• [How to complete this task]: Could you write out this data again, substituting "Newsletter" for every "Informationsbrief", leaving everything else unchanged and omitting the pictures?

• [Supplied records]:
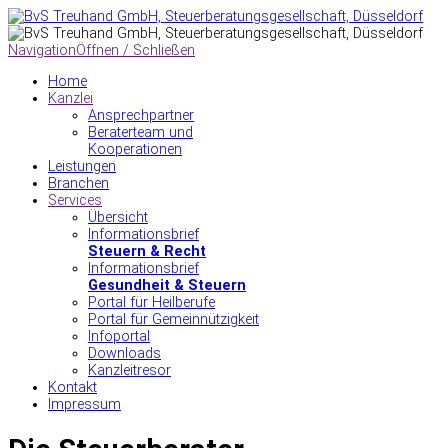
Navigation
Öffnen / Schließen
Home
Kanzlei
Ansprechpartner
Beraterteam und
Kooperationen
Leistungen
Branchen
Services
Übersicht
Informationsbrief
Steuern & Recht
Informationsbrief
Gesundheit & Steuern
Portal für Heilberufe
Portal für Gemeinnützigkeit
Infoportal
Downloads
Kanzleitresor
Kontakt
Impressum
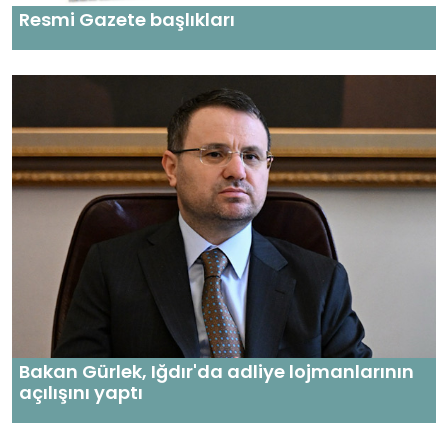
Resmi Gazete başlıkları
Bakan Gürlek, Iğdır'da adliye lojmanlarının
açılışını yaptı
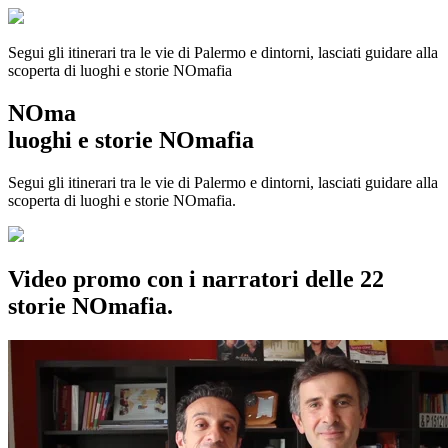
Segui gli itinerari tra le vie di Palermo e dintorni, lasciati guidare alla
scoperta di luoghi e storie
NOmafia
NOma
luoghi e storie NOmafia
Segui gli itinerari tra le vie di Palermo e dintorni, lasciati guidare alla
scoperta di luoghi e storie NOmafia.
Video promo con i narratori delle 22
storie NOmafia.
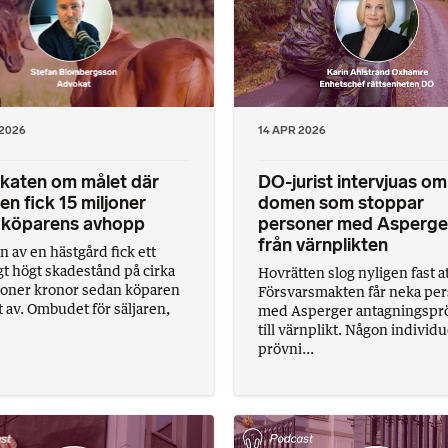
 2026
14 APR 2026
katen om målet där
DO-jurist intervjuas om
ren fick 15 miljoner
domen som stoppar
r köparens avhopp
personer med Asperge
från värnplikten
n av en hästgård fick ett
gt högt skadestånd på cirka
Hovrätten slog nyligen fast a
joner kronor sedan köparen
Försvarsmakten får neka pe
 av. Ombudet för säljaren,
med Asperger antagningspr
till värnplikt. Någon individu
prövni...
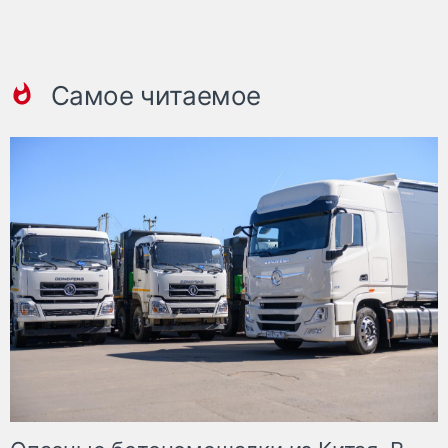
Самое читаемое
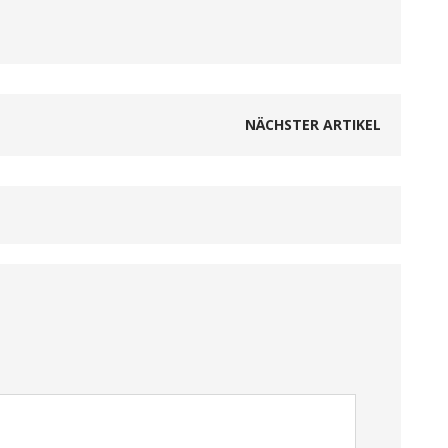
NÄCHSTER ARTIKEL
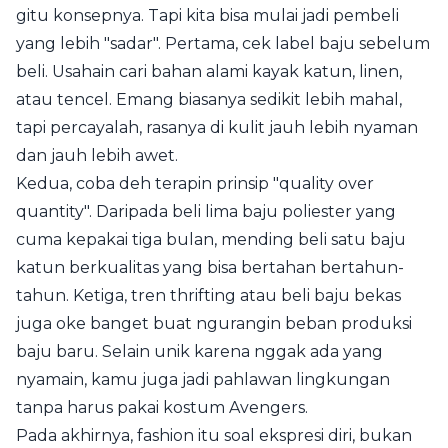
gitu konsepnya. Tapi kita bisa mulai jadi pembeli
yang lebih "sadar". Pertama, cek label baju sebelum
beli. Usahain cari bahan alami kayak katun, linen,
atau tencel. Emang biasanya sedikit lebih mahal,
tapi percayalah, rasanya di kulit jauh lebih nyaman
dan jauh lebih awet.
Kedua, coba deh terapin prinsip "quality over
quantity". Daripada beli lima baju poliester yang
cuma kepakai tiga bulan, mending beli satu baju
katun berkualitas yang bisa bertahan bertahun-
tahun. Ketiga, tren thrifting atau beli baju bekas
juga oke banget buat ngurangin beban produksi
baju baru. Selain unik karena nggak ada yang
nyamain, kamu juga jadi pahlawan lingkungan
tanpa harus pakai kostum Avengers.
Pada akhirnya, fashion itu soal ekspresi diri, bukan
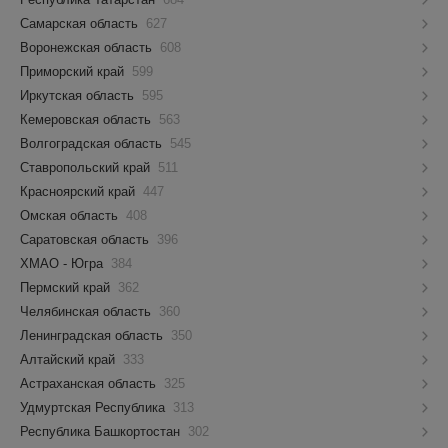
Самарская область
627
Воронежская область
608
Приморский край
599
Иркутская область
595
Кемеровская область
563
Волгоградская область
545
Ставропольский край
511
Красноярский край
447
Омская область
408
Саратовская область
396
ХМАО - Югра
384
Пермский край
362
Челябинская область
360
Ленинградская область
350
Алтайский край
333
Астраханская область
325
Удмуртская Республика
313
Республика Башкортостан
302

• [Response below]:
Navigation
Öffnen / Schließen
Home
Kanzlei
Ansprechpartner
Beraterteam und
Kooperationen
Leistungen
Branchen
Services
Übersicht
Newsletter
Steuern & Recht
Newsletter
Gesundheit & Steuern
Portal für Heilberufe
Portal für Gemeinnützigkeit
Infoportal
Downloads
Kanzleitresor
Kontakt
Impressum
Resmi Gazete başlıkları
Bakan Gürlek, Iğdır'da adliye lojmanlarının
açılışını yaptı
Segui gli itinerari tra le vie di Palermo e dintorni, lasciati guidare alla
scoperta di luoghi e storie
NOmafia
NOma
luoghi e storie NOmafia
Segui gli itinerari tra le vie di Palermo e dintorni, lasciati guidare alla
scoperta di luoghi e storie NOmafia.
Video promo con i narratori delle 22
storie NOmafia.
 2026
14 APR 2026
katen om målet där
DO-jurist intervjuas om
ren fick 15 miljoner
domen som stoppar
r köparens avhopp
personer med Asperge
från värnplikten
n av en hästgård fick ett
gt högt skadestånd på cirka
Hovrätten slog nyligen fast a
joner kronor sedan köparen
Försvarsmakten får neka pe
 av. Ombudet för säljaren,
med Asperger antagningspr
till värnplikt. Någon individu
prövni...
Самое читаемое
NÄCHSTER ARTIKEL
gitu konsepnya. Tapi kita bisa mulai jadi pembeli
yang lebih "sadar". Pertama, cek label baju sebelum
beli. Usahain cari bahan alami kayak katun, linen,
atau tencel. Emang biasanya sedikit lebih mahal,
tapi percayalah, rasanya di kulit jauh lebih nyaman
dan jauh lebih awet.
Kedua, coba deh terapin prinsip "quality over
quantity". Daripada beli lima baju poliester yang
cuma kepakai tiga bulan, mending beli satu baju
katun berkualitas yang bisa bertahan bertahun-
tahun. Ketiga, tren thrifting atau beli baju bekas
juga oke banget buat ngurangin beban produksi
baju baru. Selain unik karena nggak ada yang
nyamain, kamu juga jadi pahlawan lingkungan
tanpa harus pakai kostum Avengers.
Pada akhirnya, fashion itu soal ekspresi diri, bukan
Самарская область
627
Воронежская область
608
Приморский край
599
Иркутская область
595
Кемеровская область
563
Волгоградская область
545
Ставропольский край
511
Красноярский край
447
Омская область
408
Саратовская область
396
ХМАО - Югра
384
Пермский край
362
Челябинская область
360
Ленинградская область
350
Алтайский край
333
Астраханская область
325
Удмуртская Республика
313
Республика Башкортостан
302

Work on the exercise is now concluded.